3. Collect CRM data:

Your eCommerce is at a great disadvantage if it is not integrated with a Customer Relationship management (CRM). CRMs will help you extract data and gather information about your prospects and customers, such as their product needs and purchasing history.

Please note that a CRM automates marketing, sales, and service processes. Traditionally these three modules are sold separately, so analyze your business process and define which are the most convenient modules for your business.

There are many options in the market. If your company has very complex processes, it’s possible that systems like Salesforce are your best option due to the programming and integration capabilities it has. If your company has standard non-complex processes and doesn't have a large technology department or doesn't have one at all, a software like HubSpot is possibly your best option.

 

4. Integrations:

Integrations are key. All eCommerce must have integration with inventories, databases, CRM, invoicing, banks, shipments (shipping), and Analytics. If an eCommerce does not have a clear technological architecture and does not integrate all the elements necessary for the purchase process to flow, then its chances of success will decrease considerably.

Draw the processes, identify the integrations you must perform at each stage of the process, and then define the systems and integration architecture your eCommerce needs.

 

5. Inbound Marketing:

An eCommerce platform is not going to generate sales on its own, you need to implement a methodology that helps you increase traffic on your site and help you create flows that generate qualified opportunities and close those qualified opportunities.

Consider inbound marketing methodology as one of the best business tools for your company. The methodology will also give monthly maintenance to your platform.

 

6. Talk to your sellers:

There is a methodology called SMARKETING that aligns sales and marketing requirements to achieve business objectives. Most commercial departments do not have metrics together and this creates a gap between marketing and sales goals.

It is important that marketing and sales feel or define metrics together, such as defining what is a qualified lead and what is not a qualified lead,  the average closing rate according to leads, assertiveness of sales, average sales by category and others.

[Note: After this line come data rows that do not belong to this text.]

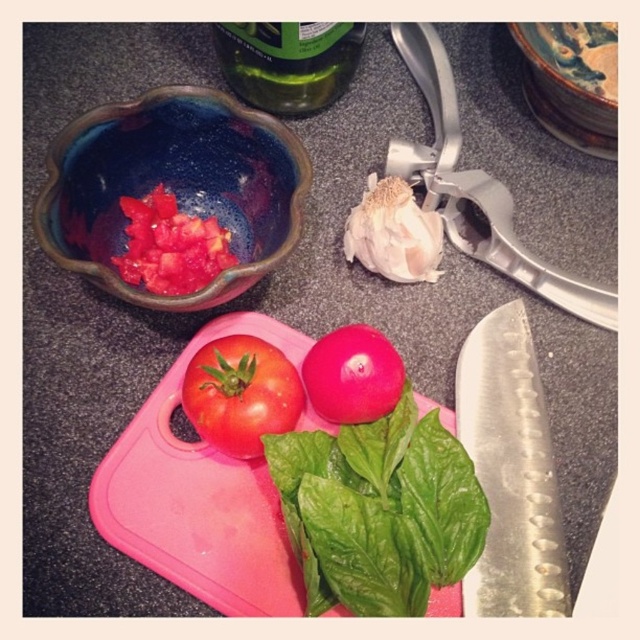
You are preparing a salad and need to grab the silver metallic knife at lower right and the green glass bottle at upper center. Which one is located more to the right side?

The silver metallic knife at lower right is positioned on the right side of green glass bottle at upper center, so it is more to the right.

You are preparing a salad and need to slice the red matte tomato at center. You have the silver metallic knife at lower right. Will the knife fit through the middle of the tomato without touching the sides?

The silver metallic knife at lower right is thinner than the red matte tomato at center, so yes, the knife will fit through the middle of the tomato without touching the sides.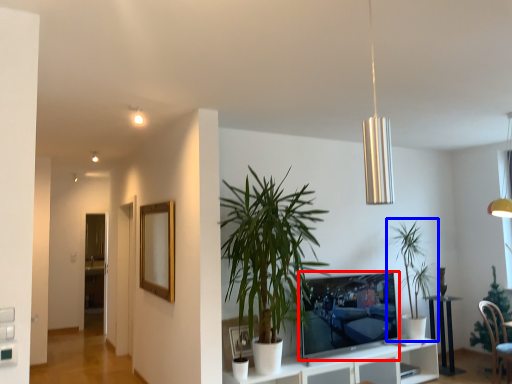
Question: Which point is closer to the camera, television (highlighted by a red box) or houseplant (highlighted by a blue box)?

Choices:
 (A) television
 (B) houseplant

Answer: (A)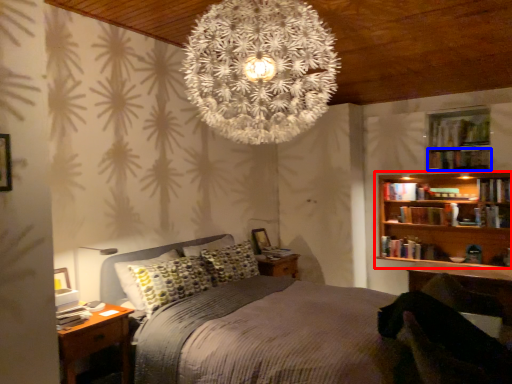
Question: Which point is closer to the camera, bookcase (highlighted by a red box) or book (highlighted by a blue box)?

Choices:
 (A) bookcase
 (B) book

Answer: (B)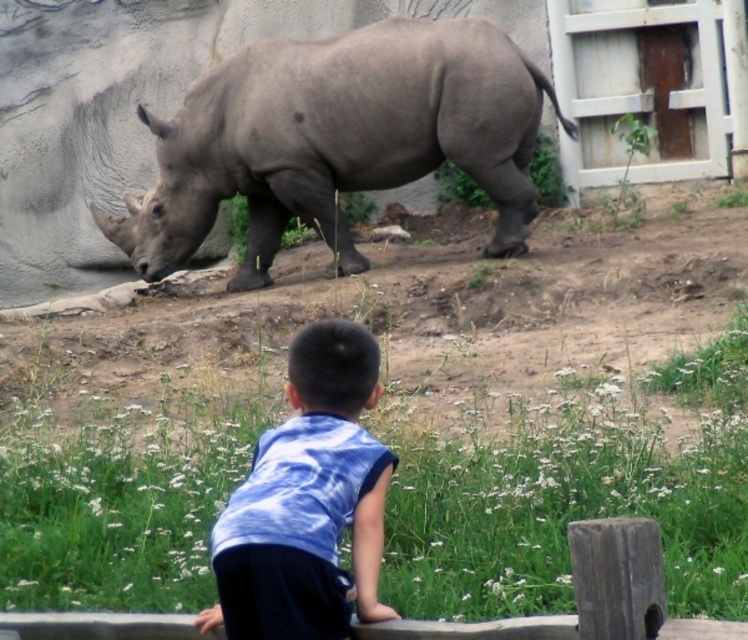
Question: Is gray matte rhinoceros at upper center behind blue tie-dye shirt at center?

Choices:
 (A) yes
 (B) no

Answer: (A)

Question: Does gray matte rhinoceros at upper center have a lesser width compared to blue tie-dye shirt at center?

Choices:
 (A) no
 (B) yes

Answer: (A)

Question: Can you confirm if gray matte rhinoceros at upper center is smaller than blue tie-dye shirt at center?

Choices:
 (A) no
 (B) yes

Answer: (A)

Question: Which point is closer to the camera taking this photo?

Choices:
 (A) pyautogui.click(x=300, y=592)
 (B) pyautogui.click(x=165, y=234)

Answer: (A)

Start with key considerations:

  • Business Unit: What service do we sell?
  • Average supply size: when we sell, how much is it worth in year 1?
  • Average sales cycle: How long does it take us to close a deal?
  • Typical closing rate: for every 10 qualified leads we work, how many will we close?
  • Quality Lead Ratio: Currently, if the marketing department delivers 10 leads to sales, how many of those are qualified for sales (which means they are able to do business with us)?
  • New income objective: how much new income are we trying to generate through this business unit?
  • Number of offers needed: Based on the average offer size and new revenue, how many offers do we need to close?
  • Potential clients: according to the quality potential clients rate, how many potential clients do we need to generate?

 

Conclusion

- eCommerce are complex systems that must be part of an architecture. THEY ARE NOT A SIMPLE WEBSITE.

- If they offer you a website with payment functionality, discard that provider. They don’t know how complex an eCommerce is and should not be your advisor.

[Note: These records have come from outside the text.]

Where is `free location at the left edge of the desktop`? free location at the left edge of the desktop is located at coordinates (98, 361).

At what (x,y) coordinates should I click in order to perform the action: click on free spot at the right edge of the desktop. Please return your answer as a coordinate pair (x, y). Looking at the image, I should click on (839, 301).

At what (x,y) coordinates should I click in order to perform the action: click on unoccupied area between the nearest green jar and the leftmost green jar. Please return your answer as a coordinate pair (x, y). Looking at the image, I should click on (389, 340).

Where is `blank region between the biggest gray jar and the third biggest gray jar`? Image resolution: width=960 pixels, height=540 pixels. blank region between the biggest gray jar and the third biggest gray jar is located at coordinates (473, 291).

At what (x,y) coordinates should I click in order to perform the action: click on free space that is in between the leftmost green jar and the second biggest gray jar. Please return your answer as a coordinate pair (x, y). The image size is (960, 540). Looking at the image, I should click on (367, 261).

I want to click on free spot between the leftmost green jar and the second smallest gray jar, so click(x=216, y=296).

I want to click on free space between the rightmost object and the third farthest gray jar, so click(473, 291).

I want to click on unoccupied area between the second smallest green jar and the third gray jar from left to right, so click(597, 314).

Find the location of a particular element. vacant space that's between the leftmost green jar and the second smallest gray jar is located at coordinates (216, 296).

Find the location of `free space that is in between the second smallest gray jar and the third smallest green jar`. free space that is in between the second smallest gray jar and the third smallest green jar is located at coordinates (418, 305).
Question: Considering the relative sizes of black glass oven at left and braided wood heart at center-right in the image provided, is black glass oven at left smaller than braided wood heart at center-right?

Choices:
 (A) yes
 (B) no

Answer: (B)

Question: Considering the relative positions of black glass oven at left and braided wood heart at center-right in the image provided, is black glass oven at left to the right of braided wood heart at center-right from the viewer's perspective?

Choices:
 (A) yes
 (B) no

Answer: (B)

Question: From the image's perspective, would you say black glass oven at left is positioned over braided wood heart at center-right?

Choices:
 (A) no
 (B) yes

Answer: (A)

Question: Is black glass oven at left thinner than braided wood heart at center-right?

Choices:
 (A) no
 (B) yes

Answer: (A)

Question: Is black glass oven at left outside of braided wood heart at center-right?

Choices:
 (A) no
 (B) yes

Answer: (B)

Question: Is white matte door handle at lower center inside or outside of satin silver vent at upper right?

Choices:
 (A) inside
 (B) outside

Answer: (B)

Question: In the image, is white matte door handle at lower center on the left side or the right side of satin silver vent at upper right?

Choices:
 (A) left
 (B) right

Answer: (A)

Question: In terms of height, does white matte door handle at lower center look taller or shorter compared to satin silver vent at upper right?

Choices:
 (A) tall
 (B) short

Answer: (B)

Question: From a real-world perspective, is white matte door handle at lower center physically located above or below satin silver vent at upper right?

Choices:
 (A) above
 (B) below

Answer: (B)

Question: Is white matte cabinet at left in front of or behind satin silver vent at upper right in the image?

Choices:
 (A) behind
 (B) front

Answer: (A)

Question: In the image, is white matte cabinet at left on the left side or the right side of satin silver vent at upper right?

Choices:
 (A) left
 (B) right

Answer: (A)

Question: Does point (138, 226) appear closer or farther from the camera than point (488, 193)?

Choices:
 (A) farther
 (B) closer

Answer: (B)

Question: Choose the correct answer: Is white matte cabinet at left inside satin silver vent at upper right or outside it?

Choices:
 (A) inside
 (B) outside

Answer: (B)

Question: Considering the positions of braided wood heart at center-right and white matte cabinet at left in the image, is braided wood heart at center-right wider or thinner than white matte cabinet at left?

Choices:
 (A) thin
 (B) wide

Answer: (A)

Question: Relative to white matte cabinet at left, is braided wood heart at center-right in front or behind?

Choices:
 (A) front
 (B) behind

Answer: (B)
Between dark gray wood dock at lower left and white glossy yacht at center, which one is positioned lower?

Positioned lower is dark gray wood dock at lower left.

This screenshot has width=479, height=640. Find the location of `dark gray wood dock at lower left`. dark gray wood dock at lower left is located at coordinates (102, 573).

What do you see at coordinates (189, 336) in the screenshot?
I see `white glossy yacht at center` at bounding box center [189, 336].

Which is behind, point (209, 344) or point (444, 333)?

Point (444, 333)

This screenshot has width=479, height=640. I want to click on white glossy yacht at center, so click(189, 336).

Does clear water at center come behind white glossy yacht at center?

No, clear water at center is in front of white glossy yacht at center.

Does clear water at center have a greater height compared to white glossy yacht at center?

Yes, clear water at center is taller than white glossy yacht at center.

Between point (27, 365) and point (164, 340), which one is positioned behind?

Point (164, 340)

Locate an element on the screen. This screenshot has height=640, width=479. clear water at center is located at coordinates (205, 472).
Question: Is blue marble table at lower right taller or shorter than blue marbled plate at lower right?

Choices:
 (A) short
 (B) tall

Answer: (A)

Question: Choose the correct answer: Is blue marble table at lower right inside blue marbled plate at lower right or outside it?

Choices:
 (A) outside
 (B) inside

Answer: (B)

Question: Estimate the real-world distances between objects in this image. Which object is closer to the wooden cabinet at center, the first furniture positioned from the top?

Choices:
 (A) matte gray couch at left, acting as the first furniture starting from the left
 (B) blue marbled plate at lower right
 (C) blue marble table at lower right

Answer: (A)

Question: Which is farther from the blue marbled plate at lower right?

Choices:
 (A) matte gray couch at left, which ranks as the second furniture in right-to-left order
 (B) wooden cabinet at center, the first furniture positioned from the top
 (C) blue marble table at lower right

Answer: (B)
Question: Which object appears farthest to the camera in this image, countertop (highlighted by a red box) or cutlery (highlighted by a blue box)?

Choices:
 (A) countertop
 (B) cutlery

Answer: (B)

- Do not forget to lift the business process, since the process defines how to develop your eCommerce

- Your platform will have a lot to do with the success of your eCommerce, check out Gartner's Magic Quadrant for Trading Platforms, you can see which are the best platforms.

- An eCommerce should not be expensive, even Magento that is rated as one of the best eCommerce in the world has a free version and another paid business version.

 

Execution Tips:

- Before starting an eCommerce project, have the data on the amount of inventory of your company, information on the systems you have and if possible, some business processes at hand.

- An eCommerce MUST be updated every month. This is not an investment to be made if you are not willing to provide the same or more maintenance than a physical office or store.